# MSDM5058 Tutorial 9-1 - Non-cooperative Games

## Contents

1. Non-zero sum game
2. Dominant-strategy equilibrium
3. Nash equilibrium
4. Pareto optimal


---

Historically, game theory only studied zero-sum games (with von Neumann being the leading figure) from 1930s to 40s until John Nash generalized the theory in 1950. The two types of games are collectively called non-cooperative games. They are contrasted with cooperative games, in which the players can discuss before playing and thus can form coalitions with others.

In this tutorial, we will go through two players games using more general terms.

---

# 1. Non-zero sum game

As mentioned in the last tutorial, a game of two players can be expressed as a payoff bi-matrix 

$$
(\mathbf{A},\mathbf{B}^\intercal) = 
\left(\begin{array}{c|cccc}
& B_1 & B_2 & \cdots & B_n\\ \hline
A_1 & (a_{11},b_{11}) & (a_{12},b_{12}) & \cdots & (a_{1n},b_{1n}) \\
A_2 & (a_{21},b_{21}) & (a_{22},b_{22}) & \cdots & (a_{2n},b_{2n}) \\
\vdots & \vdots & \vdots & \ddots & \vdots \\
A_m & (a_{m1},b_{m1}) & (a_{m2},b_{m2}) & \cdots & (a_{mn},b_{mn})
\end{array}\right)
$$

In general, $\mathbf{A}+\mathbf{B}^\intercal\neq 0$. 

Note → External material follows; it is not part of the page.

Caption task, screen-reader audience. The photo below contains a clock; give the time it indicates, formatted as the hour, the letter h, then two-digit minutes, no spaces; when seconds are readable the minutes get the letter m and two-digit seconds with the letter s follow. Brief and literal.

Furthermore, we can express the players' strategies by vectors $\mathbf{x} = \left(x_1,x_2,...,x_m\right)^\intercal$ and $\mathbf{y} = \left(y_1,y_2,...,y_n\right)^\intercal$, where $\sum x_i = \sum y_j = 1$, no matter the strategies are pure or mixed. The payoffs of the players are calculated as:

- $A$'s payoff = $E_A(\mathbf{x},\mathbf{y}) = \mathbf{x}^\intercal \mathbf{A}\mathbf{y}$.
- $B$'s payoff = $E_B(\mathbf{x},\mathbf{y}) = \mathbf{y}^\intercal \mathbf{B}\mathbf{x}=\mathbf{x}^\intercal \mathbf{B}^\intercal\mathbf{y}$

Usually when we talk about the "solution" of a game, we are refering to that the game has reached an **equilibrium** - a strategy profile $(\mathbf{x}^*,\mathbf{y}^*)$ consisting of a best strategy for each of the players in the game. 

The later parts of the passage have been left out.